Alex Bregman is an interesting case study. For a two-year stretch, he was arguably the best hitter in the game. Every other year of his career, he’s been a borderline All-Star talent.
He’s a slower starter, posting a .766 OPS for his career in March/April and at least an .835 OPS every other month. But this year has been a wildly slow start even for Bregman’s standards.
He’s hitting .240 with a below-average .719 OPS and 99 OPS+. Both of those numbers have come up in the last couple of weeks with a .333 average and .868 OPS in his last 12 games.
While it’s safe to anticipate Bregman has a big second-half as he usually does, is there a way to jumpstart his production this year?

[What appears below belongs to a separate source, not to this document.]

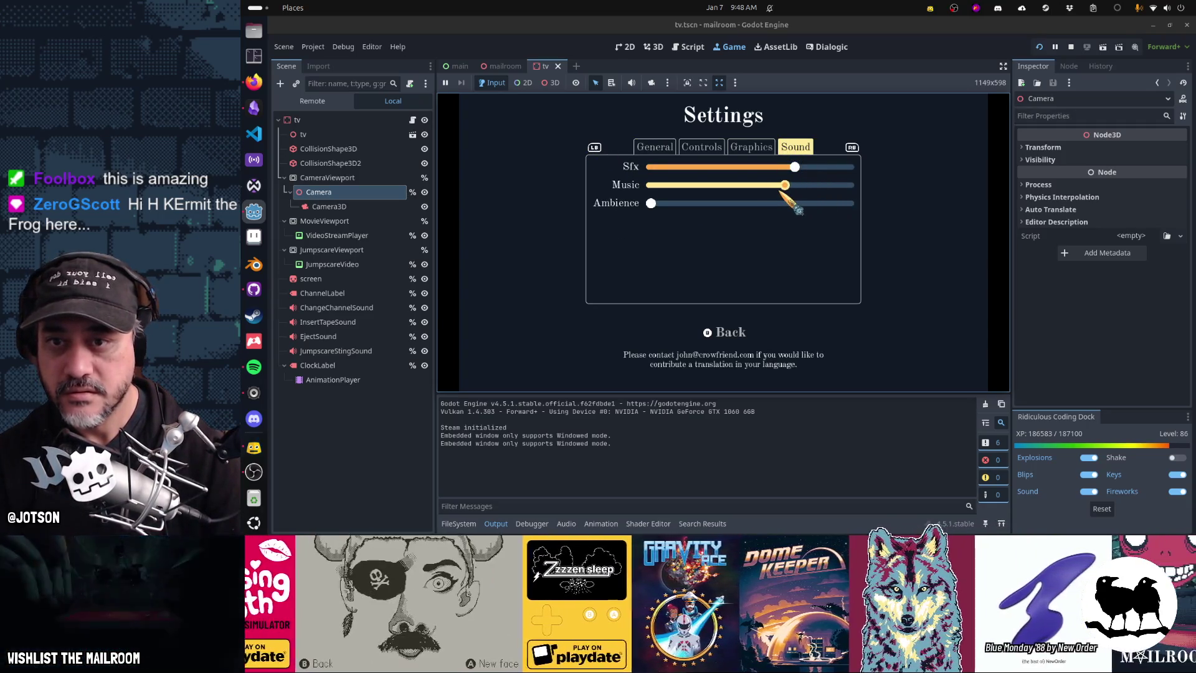
{"action": "left_click", "coordinate": [735, 336]}
{"action": "left_click", "coordinate": [738, 204]}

Dusty Baker may have already found it. Baker has toyed with his line throughout the season, but the recent iteration he’s found seems to be the best solution. Jeremy Peña is back doing damage in the two-hole and Alex Bregman is back to giving opposing pitchers fits while batting cleanup.
Bregman has hit this season in exclusively the second and fourth spots. As a two-hitter, Bregman is hitting .231 with a .699 OPS. When batting cleanup, Bregman is hitting .282 with an .804 OPS. His slugging jumps from .361 to .487 in the-four hole.
Teams are forced to pitch to Bregman when he’s sandwiched between Alvarez and Tucker. When Abreu was batting cleanup, teams could nibble around Bregman and Alvarez. Bregman took his walks, but rarely did damage.
These averages are in line with his career splits. For his career, Bregman is a .318 hitter with a .990 OPS. Some of those numbers came in his MVP-caliber 2019 season, but just last year Bregman hit .293 with an .896 OPS hitting cleanup compared to a .226 average and .738 OPS anywhere else in the lineup.
In order to get the best version of Alex Bregman, and as a byproduct the best version of the Astros, Alex Bregman needs to be the cleanup hitter.